**DOCUMENTO**
━━━

Acostumados a ver o absurdo em Kafka, poderíamos lembrar o que escreveu Oscar Wilde: "A vida imita a arte mais do que a arte, a vida"(3). Wilde estava a considerar que quando nos deparamos pela primeira vez com uma experiência de vida estranha, muitas vezes ela nos parece familiar, porque já a conhecíamos através da literatura. Essa é nossa reação em situações burocráticas descabidas, tão comuns nos escritos de Kafka. Ainda assim, não acho que vamos encontrar um artista da fome da próxima vez que formos ao circo. Tudo bem. Não falta engolidor de fogo na rua quando os automóveis param em frente do sinal vermelho.
Mas "Um Artista da Fome" não é mera imitação da vida. Embora o autor use exibições que existiram de fato, a ambiguidade é o cerne da arte de Kafka e ele aproveita a história real para criar várias camadas de leitura. A pantera na cena final é - toda ela - a carne que falta ao artista da fome (em muitos sentidos). O total desligamento da realidade física acarreta não apenas a morte física, mas também a morte espiritual do artista.

━━━

Cite literalmente o trecho do texto sobre Kafka que começa em "Acostumados a ver" e vai até "do sinal vermelho.", inclusive. A listagem não é necessária para o que se pede aqui.

**DADOS EXTRAÍDOS**
━━━

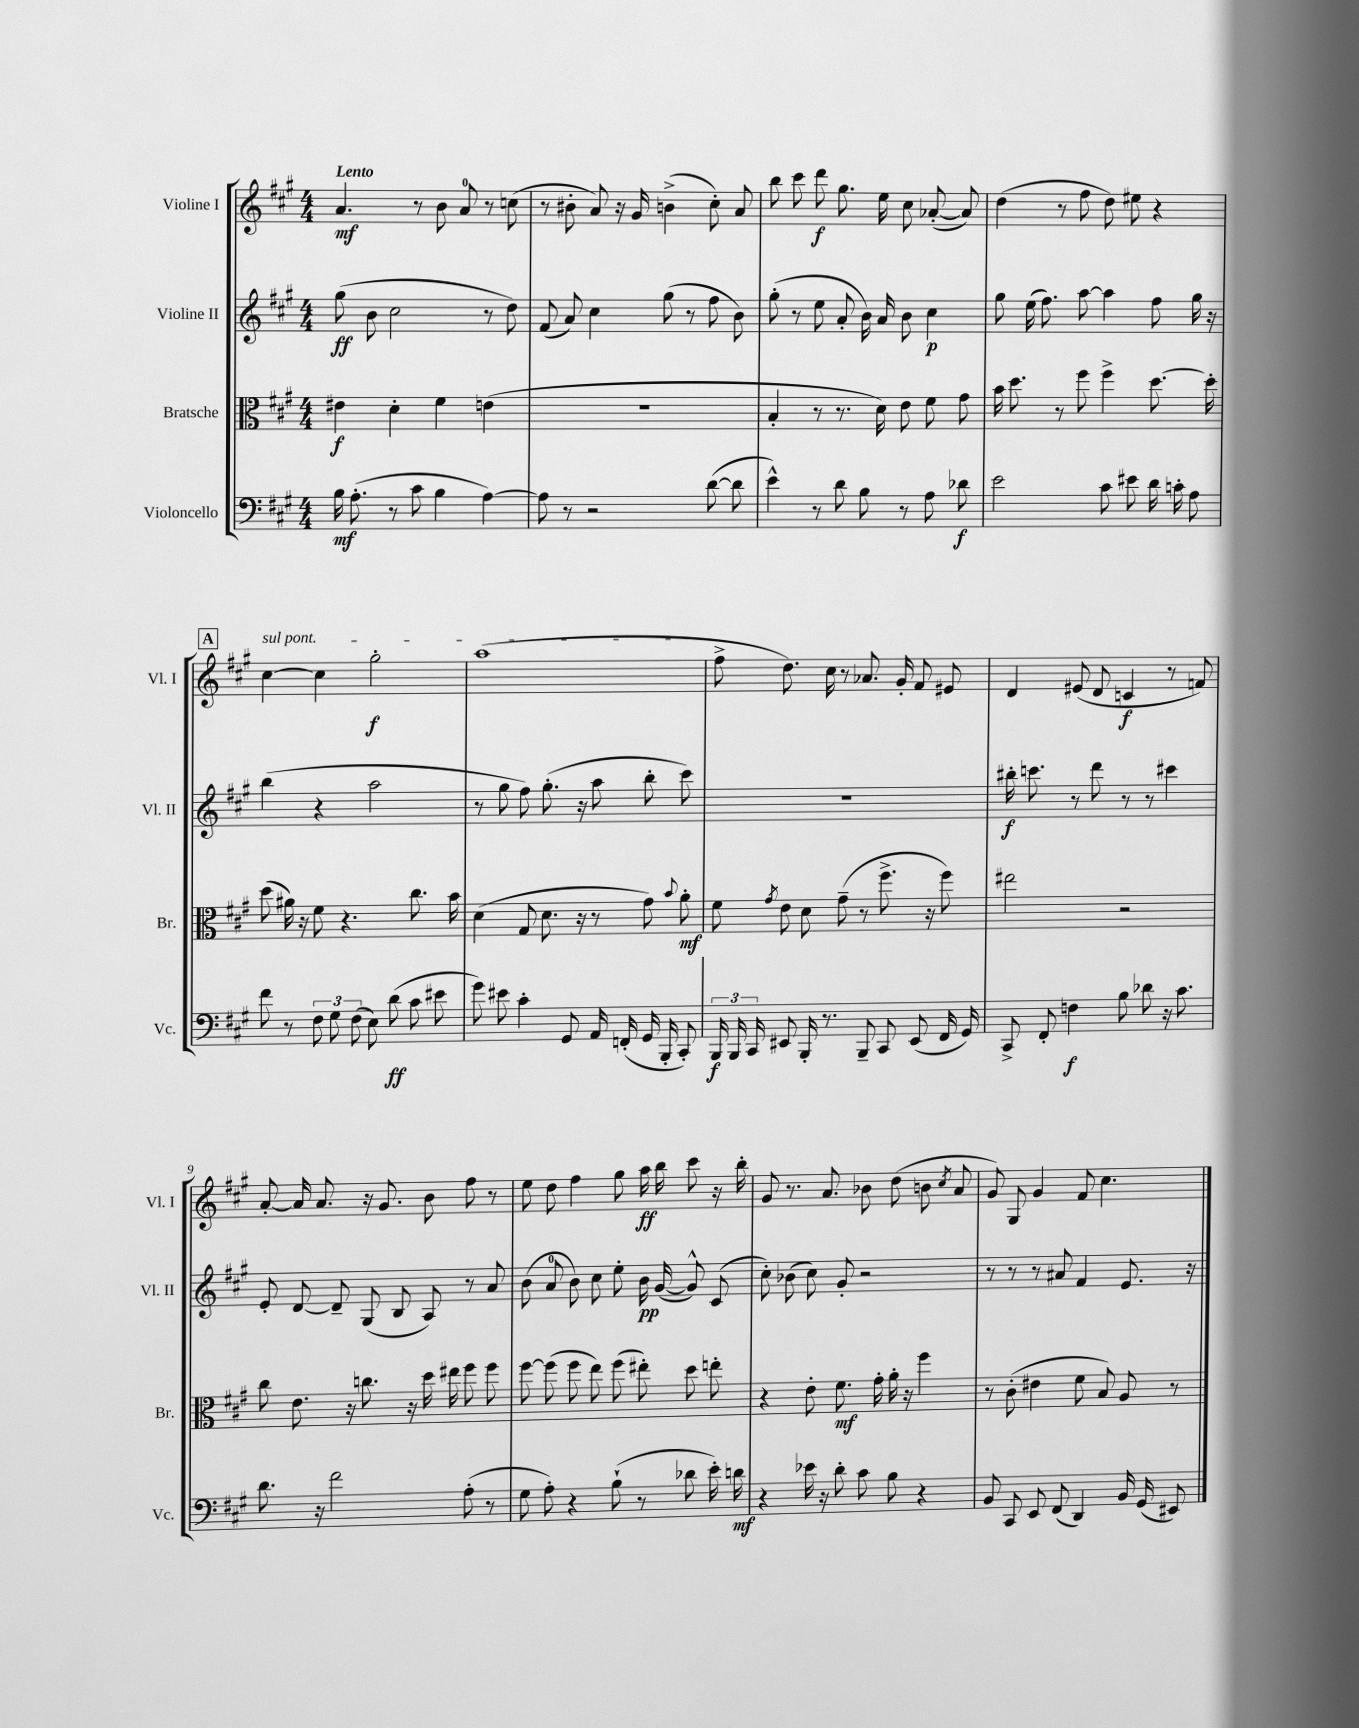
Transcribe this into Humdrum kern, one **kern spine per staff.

**kern	**kern	**kern	**kern
*staff4	*staff3	*staff2	*staff1
*clefF4	*clefC3	*clefG2	*clefG2
*k[f#c#g#]	*k[f#c#g#]	*k[f#c#g#]	*k[f#c#g#]
*M4/4	*M4/4	*M4/4	*M4/4
16B	4e#	(8gg#	4.a
(8.A'	.	.	.
.	.	8b	.
8r	4d'	2cc#	.
8c#	.	.	8r
4B	4f#	.	8b
.	.	.	8a
[4A)	(4e	8r	8r
.	.	8dd)	(8cc
=	=	=	=
8A]	1r	(8f#	8r
8r	.	8a)	8b#'
2r	.	4cc#	8a)
.	.	.	16r
.	.	.	16g#
.	.	(8gg#	(4b^
.	.	8r	.
([8d	.	8ff#	8cc#')
8d]	.	8b)	8a
=	=	=	=
4e^^)	4B'	(8gg#'	8bb
.	.	8r	8ccc#
8r	8r	8ee	8ddd
8d	8.r	8a'	8.gg#
8B	.	16b)	.
.	16d)	16a	16ee
8r	8e	8b	8cc#
8A	8f#	4cc#	([8a-'
8d-	8g#	.	8a-])
=	=	=	=
2e	16b	8gg#	(4dd
.	8.dd	.	.
.	.	(16ee	.
.	.	8.ff#)	.
.	8r	.	8r
.	8ff#	[8aa	8ff#
8c#	4ff#^	4aa]	8dd)
8e#	.	.	8ee#
16d	[8.dd	8ff#	4r
16c'	.	.	.
8A	.	16gg#	.
.	16dd']	16r	.
=	=	=	=
8f#	(8dd	(4bb	[4cc#
8r	16a#)	.	.
.	16r	.	.
12F#	8f#	4r	4cc#]
12G#	.	.	.
.	4.r	.	.
(12F#	.	.	.
8E)	.	2aa	2gg#'
(8d	.	.	.
8c#	8.cc#	.	.
8e#	.	.	.
.	16b	.	.
=	=	=	=
8g#)	(4d	8r	(1aa
8e#	.	8gg#	.
4c#'	8G#	8ff#)	.
.	8.d	(8.gg#'	.
8GG#	.	.	.
.	16r	16r	.
16AA	8r	8aa	.
(16FF'	.	.	.
16GG#	8g#)	8bb'	.
16BBB'	.	.	.
.	8qqb	.	.
8CC#')	8a'	8ccc#)	.
=	=	=	=
24BBB	8f#	1r	8ff#^
24BBB	.	.	.
24CC#	.	.	.
.	8qg#	.	.
8EE#	8e	.	8.dd)
16BBB'	8d	.	.
8.r	.	.	16cc#
.	(8g#~	.	8r
8BBB~	8r	.	8.a-
8CC#	8.ff#^	.	.
.	.	.	16g#'
(8EE#	.	.	8f#
.	16r	.	.
16FF#	8ff#)	.	8e#
16GG#)	.	.	.
=	=	=	=
8CC#^	2ee#	16bb#'	4d
.	.	8.ccc	.
8FF#'	.	.	.
4F	.	8r	(8e#
.	.	8ddd	8d
8B	2r	8r	4c
8d-	.	8r	.
16r	.	4ccc#	8r
8.c#	.	.	.
.	.	.	8f)
=	=	=	=
8.d	8cc#	8e'	[8a'
.	8.e	[8d	16a]
16r	.	.	8.a
2f#	.	8d~]	.
.	16r	.	.
.	8.cc	(8G#	16r
.	.	.	8.g#
.	.	8B	.
.	16r	.	.
.	16dd	8A)	8b
.	16ee#	.	.
(8A'	8ff#	8r	8ff#
8r	8ff#	8a	8r
=	=	=	=
8G#	[8ff#	(8b	8ee
8A')	(8ff#]	8a	8dd
4r	8ff#	8b)	4ff#
.	8ee)	8cc#	.
(8B`	(8ff#	8ee'	8gg#
8r	8ee#')	16b	16aa
.	.	([16g#	16bb
8d-	8dd	8g#^^])	8ccc#
16e')	8ee'	(8c#	16r
16d	.	.	16bb'
=	=	=	=
4r	4r	8cc#')	8g#
.	.	(8b-	8.r
16e-	8e'	8cc#)	.
16r	.	.	8.a
8d'	8.f#	8g#'	.
8c#	.	2r	8b-
.	16g#'	.	.
8B	16a'	.	(8dd
.	16r	.	.
4r	4ff#	.	8b
.	.	.	8qcc#
.	.	.	8a
=	=	=	=
8BB	8r	8r	8g#)
8CC#	(8c#'	8r	8G#
8EE	4e#	8r	4g#
(8FF#	.	8a#	.
4DD)	8f#	4f#	8f#
.	8B)	.	4.cc#
16BB	8A	8.e	.
(16GG#	.	.	.
8EE#)	8r	.	.
.	.	16r	.
==	==	==	==
*-	*-	*-	*-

━━━

**RESULTADO DA TAREFA**
Acostumados a ver o absurdo em Kafka, poderíamos lembrar o que escreveu Oscar Wilde: "A vida imita a arte mais do que a arte, a vida"(3). Wilde estava a considerar que quando nos deparamos pela primeira vez com uma experiência de vida estranha, muitas vezes ela nos parece familiar, porque já a conhecíamos através da literatura. Essa é nossa reação em situações burocráticas descabidas, tão comuns nos escritos de Kafka. Ainda assim, não acho que vamos encontrar um artista da fome da próxima vez que formos ao circo. Tudo bem. Não falta engolidor de fogo na rua quando os automóveis param em frente do sinal vermelho.